**Text segment:**
Skip to main content
Source

This page is generated from skills/eks-operation-review/references/workload-configuration.md. Edit the source, not this page.

Vendored skill

This skill is sourced from eks-operation-review, also maintained by the APEX team.

Workload Configuration

Purpose

Assess workload resilience: resource requests/limits, health probes, disruption budgets, image hygiene, and storage configuration.

Checks to Execute

5.1 — Resource Requests and Limits

What to check:

  • Running pods missing resource requests or limits
  • LimitRange resources in namespaces
  • ResourceQuota resources in namespaces
  • Recent OOMKilled events
  • Admission webhooks enforcing resources (Kyverno, Gatekeeper)

How to check:

  1. List pods (Running) across all namespaces → inspect spec.containers[].resources.requests and .limits
  2. Count pods with no requests vs total running pods → calculate percentage
  3. List LimitRange resources across all namespaces
  4. List ResourceQuota resources across all namespaces
  5. Get events with reason=OOMKilling (count occurrences — >5 in recent events = AMBER, >20 = RED)
  6. List ValidatingWebhookConfigurations and MutatingWebhookConfigurations

Rating:

  • 🟢 GREEN: >90% of pods have requests, LimitRange/ResourceQuota in place, admission enforcement
  • 🟡 AMBER: Most pods have requests but no enforcement mechanism, or frequent OOMKills
  • 🔴 RED: Majority of pods missing requests, no LimitRange, no enforcement
  • ⬜ UNKNOWN: Should not happen with live access

Key talking point: Without resource requests, the scheduler is flying blind. Don't set CPU limits equal to requests — causes unnecessary throttling.


5.2 — Health Probes Configured

What to check:

  • Deployments missing readiness probes
  • Deployments missing liveness probes
  • Deployments missing startup probes (important for slow-starting apps: JVM/Java, Kotlin, Scala, or apps with long initialization >10s)

Stored items
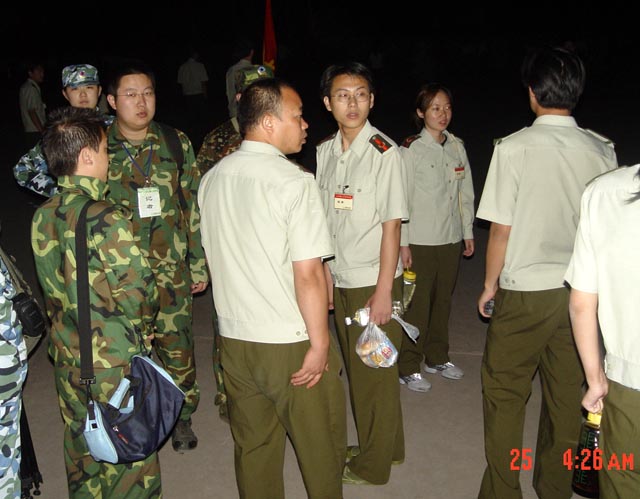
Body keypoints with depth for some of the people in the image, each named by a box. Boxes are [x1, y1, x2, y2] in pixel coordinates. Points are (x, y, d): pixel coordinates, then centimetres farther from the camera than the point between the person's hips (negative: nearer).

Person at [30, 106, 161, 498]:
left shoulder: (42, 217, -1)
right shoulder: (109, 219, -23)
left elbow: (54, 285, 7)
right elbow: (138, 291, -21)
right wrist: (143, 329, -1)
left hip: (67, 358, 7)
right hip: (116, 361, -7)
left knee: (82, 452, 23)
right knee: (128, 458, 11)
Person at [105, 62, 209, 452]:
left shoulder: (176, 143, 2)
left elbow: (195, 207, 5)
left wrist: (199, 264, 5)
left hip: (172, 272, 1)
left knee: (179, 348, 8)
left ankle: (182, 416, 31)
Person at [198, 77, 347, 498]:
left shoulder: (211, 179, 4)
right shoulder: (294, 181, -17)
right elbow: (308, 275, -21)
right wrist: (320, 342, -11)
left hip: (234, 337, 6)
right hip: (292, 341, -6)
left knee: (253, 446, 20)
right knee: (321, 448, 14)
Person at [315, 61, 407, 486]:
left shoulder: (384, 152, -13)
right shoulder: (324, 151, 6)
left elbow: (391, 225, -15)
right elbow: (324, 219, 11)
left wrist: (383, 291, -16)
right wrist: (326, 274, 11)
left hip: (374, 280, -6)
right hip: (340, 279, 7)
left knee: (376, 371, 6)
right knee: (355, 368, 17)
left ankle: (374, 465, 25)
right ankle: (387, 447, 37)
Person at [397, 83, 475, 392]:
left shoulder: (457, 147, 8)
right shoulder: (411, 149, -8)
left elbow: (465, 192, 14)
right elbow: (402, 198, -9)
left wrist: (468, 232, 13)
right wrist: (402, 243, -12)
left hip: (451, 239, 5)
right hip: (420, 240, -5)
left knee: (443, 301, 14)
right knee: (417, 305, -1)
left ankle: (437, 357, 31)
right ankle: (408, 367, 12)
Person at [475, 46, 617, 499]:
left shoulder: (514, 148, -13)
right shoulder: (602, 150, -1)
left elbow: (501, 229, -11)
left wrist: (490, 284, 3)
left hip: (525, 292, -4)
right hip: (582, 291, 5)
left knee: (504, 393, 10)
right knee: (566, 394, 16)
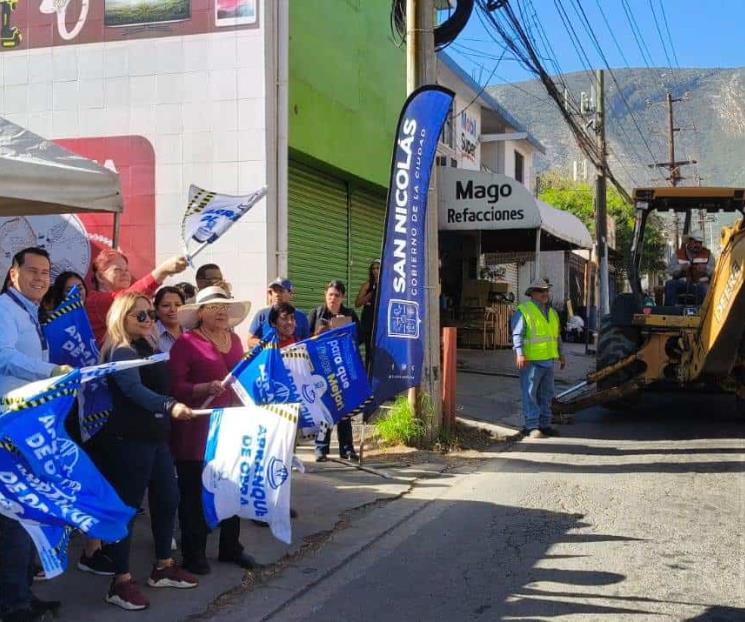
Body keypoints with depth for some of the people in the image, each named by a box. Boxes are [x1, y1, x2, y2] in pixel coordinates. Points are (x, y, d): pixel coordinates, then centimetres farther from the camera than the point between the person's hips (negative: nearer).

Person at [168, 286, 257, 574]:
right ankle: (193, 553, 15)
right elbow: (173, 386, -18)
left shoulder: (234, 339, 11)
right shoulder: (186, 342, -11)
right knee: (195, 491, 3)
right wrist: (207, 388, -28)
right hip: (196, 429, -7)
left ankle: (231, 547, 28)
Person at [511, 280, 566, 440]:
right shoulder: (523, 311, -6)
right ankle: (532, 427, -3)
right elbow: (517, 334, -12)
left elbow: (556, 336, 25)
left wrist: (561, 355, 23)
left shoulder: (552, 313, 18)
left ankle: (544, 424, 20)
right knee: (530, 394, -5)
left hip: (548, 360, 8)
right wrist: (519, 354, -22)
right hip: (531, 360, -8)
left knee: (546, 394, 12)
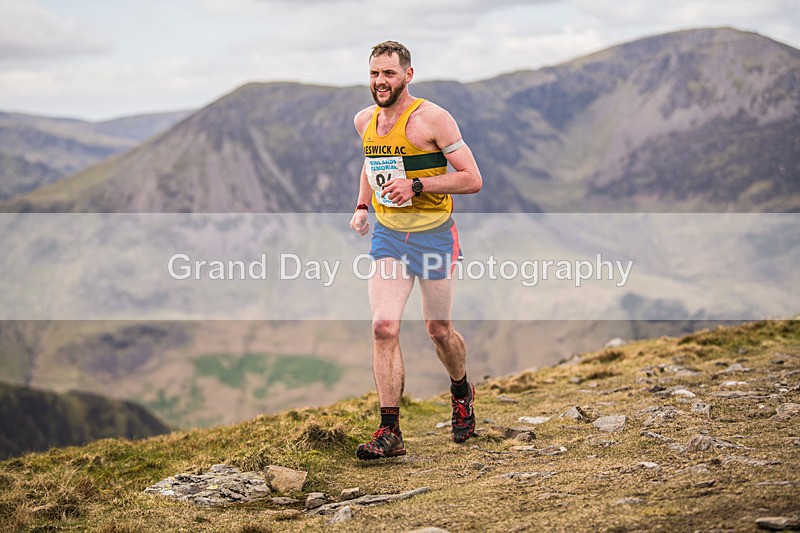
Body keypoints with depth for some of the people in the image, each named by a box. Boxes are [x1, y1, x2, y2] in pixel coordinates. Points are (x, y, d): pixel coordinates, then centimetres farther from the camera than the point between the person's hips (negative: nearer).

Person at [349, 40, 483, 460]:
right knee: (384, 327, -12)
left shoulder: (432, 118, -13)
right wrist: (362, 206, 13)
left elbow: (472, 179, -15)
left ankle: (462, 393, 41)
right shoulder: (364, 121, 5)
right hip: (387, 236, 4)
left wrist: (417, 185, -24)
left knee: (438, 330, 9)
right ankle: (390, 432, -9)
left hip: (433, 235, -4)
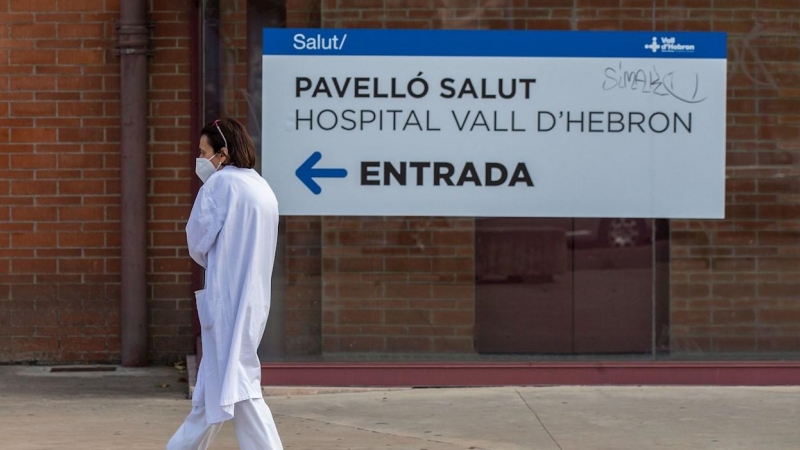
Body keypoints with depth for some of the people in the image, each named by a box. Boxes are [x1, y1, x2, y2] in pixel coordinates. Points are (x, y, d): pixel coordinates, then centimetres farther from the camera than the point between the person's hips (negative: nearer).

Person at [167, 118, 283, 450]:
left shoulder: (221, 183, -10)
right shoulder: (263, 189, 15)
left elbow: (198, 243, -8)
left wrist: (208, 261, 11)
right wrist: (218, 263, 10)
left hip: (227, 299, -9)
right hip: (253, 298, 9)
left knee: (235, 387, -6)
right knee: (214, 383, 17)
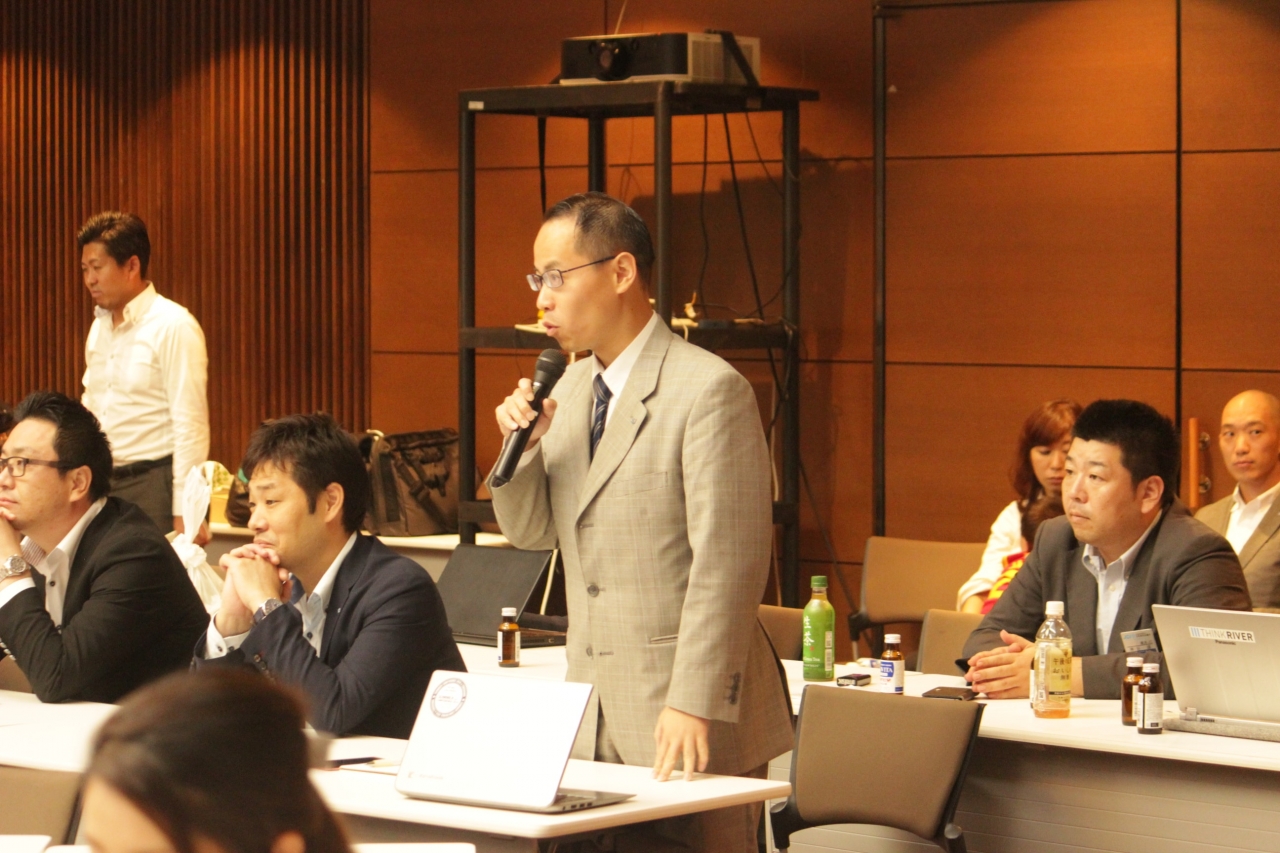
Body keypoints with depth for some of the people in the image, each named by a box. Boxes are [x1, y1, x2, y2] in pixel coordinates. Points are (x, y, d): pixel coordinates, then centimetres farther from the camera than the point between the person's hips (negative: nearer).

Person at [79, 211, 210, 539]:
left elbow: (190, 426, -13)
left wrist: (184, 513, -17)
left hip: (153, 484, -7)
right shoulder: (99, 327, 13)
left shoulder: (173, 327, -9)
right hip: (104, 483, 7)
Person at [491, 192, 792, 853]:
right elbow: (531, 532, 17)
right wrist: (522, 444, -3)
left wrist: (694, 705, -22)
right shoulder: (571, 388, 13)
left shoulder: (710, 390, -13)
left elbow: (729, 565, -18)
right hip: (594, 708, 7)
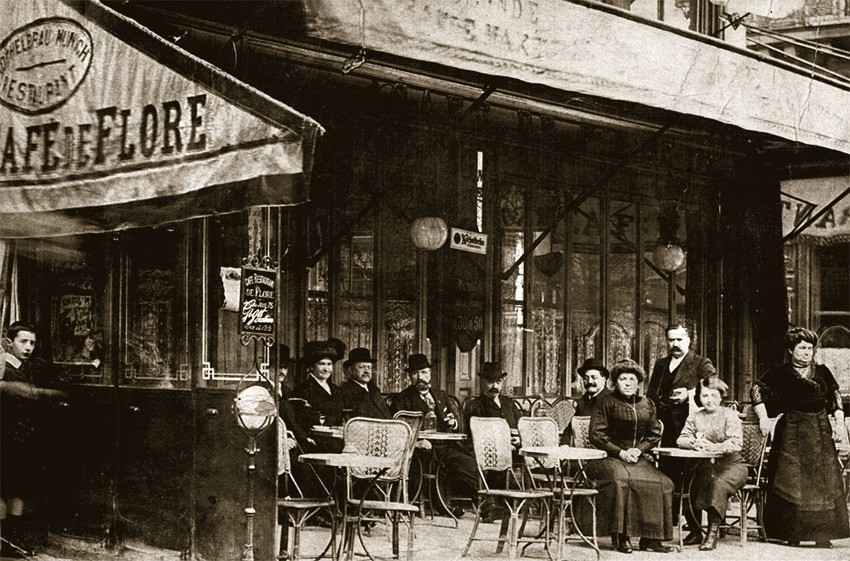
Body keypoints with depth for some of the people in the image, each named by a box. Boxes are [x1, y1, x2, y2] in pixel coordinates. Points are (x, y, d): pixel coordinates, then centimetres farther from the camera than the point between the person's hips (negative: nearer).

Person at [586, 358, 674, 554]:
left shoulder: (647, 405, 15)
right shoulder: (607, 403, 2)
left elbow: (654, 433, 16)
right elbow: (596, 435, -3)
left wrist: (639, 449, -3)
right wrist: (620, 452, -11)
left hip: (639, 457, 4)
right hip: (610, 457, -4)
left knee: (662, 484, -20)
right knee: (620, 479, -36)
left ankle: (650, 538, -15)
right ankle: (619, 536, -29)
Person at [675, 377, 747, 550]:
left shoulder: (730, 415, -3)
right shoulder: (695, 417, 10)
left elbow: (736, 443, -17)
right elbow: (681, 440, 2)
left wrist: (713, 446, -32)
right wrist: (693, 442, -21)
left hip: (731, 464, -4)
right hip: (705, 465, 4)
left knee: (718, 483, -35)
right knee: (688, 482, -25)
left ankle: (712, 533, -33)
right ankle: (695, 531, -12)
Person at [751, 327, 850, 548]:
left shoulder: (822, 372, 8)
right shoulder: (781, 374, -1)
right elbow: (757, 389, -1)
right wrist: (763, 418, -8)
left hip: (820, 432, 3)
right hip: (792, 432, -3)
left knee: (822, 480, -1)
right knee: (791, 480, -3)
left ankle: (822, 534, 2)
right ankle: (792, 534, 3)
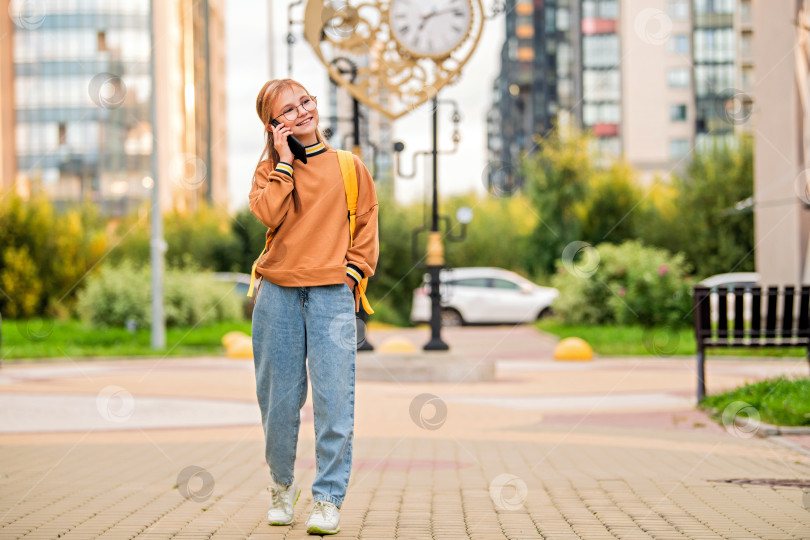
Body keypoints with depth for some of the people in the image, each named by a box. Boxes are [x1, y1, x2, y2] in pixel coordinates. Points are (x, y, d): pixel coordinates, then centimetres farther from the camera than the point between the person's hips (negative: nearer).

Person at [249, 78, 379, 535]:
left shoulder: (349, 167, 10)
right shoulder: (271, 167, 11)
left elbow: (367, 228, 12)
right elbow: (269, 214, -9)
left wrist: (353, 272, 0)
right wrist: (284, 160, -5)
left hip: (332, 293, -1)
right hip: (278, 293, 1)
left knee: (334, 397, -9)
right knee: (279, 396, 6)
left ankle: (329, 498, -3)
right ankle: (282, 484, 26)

**Problems to solve:**
a – Answer these questions from the workload configuration text:
(i) How many OOMKilling occurrences in recent events earn a RED result?
(ii) Which two admission webhook tools does the text name for enforcing resources?
(iii) Which kinds of apps does the text single out as needing startup probes?
b – Extend the workload configuration text from the point where it stops.
The records are separate material and are not part of the workload configuration text.

**Written answers:**
a –
(i) More than 20.
(ii) Kyverno and Gatekeeper.
(iii) Slow-starting apps: JVM/Java, Kotlin, Scala, or apps with long initialization over 10s.

b –
  • Pods in CrashLoopBackOff (may indicate bad liveness probes)

How to check:

  1. List Deployments across all namespaces → inspect containers for readinessProbe, livenessProbe, startupProbe
  2. Count deployments missing each probe type
  3. List pods not in Running/Succeeded phase → check for CrashLoopBackOff

Rating:

  • 🟢 GREEN: >90% of deployments have readiness probes, startup probes on slow-starting apps
  • 🟡 AMBER: Readiness probes on most but not all, or no startup probes for JVM apps
  • 🔴 RED: Majority of deployments missing readiness probes
  • ⬜ UNKNOWN: Cannot determine if apps are slow-starting without more context

5.3 — Pod Disruption Budgets (PDBs)

What to check:

  • PDB resources and their settings
  • Multi-replica deployments without PDBs
  • PDBs with disruptionsAllowed=0 (blocks upgrades). If disruptionsAllowed=0 AND replicas=1, mark RED (single point of failure that also blocks node drains)
  • Single-replica deployments (inherently not disruption-safe)

How to check:

  1. List PodDisruptionBudgets across all namespaces → check minAvailable, maxUnavailable, disruptionsAllowed
  2. List Deployments with replicas > 1 → compare against PDB coverage
  3. List Deployments with replicas == 1

Rating:

  • 🟢 GREEN: PDBs on all multi-replica production deployments with reasonable settings
  • 🟡 AMBER: PDBs on some but not all, or some PDBs blocking disruptions
  • 🔴 RED: No PDBs at all, or critical workloads running single-replica
  • ⬜ UNKNOWN: Cannot determine which deployments are "production" vs "dev"

5.4 — Image Tag Hygiene

What to check:

  • Running pods using :latest tag or no tag
  • ECR repositories: tag immutability and scan-on-push settings
  • Image registries in use (ECR vs Docker Hub vs other)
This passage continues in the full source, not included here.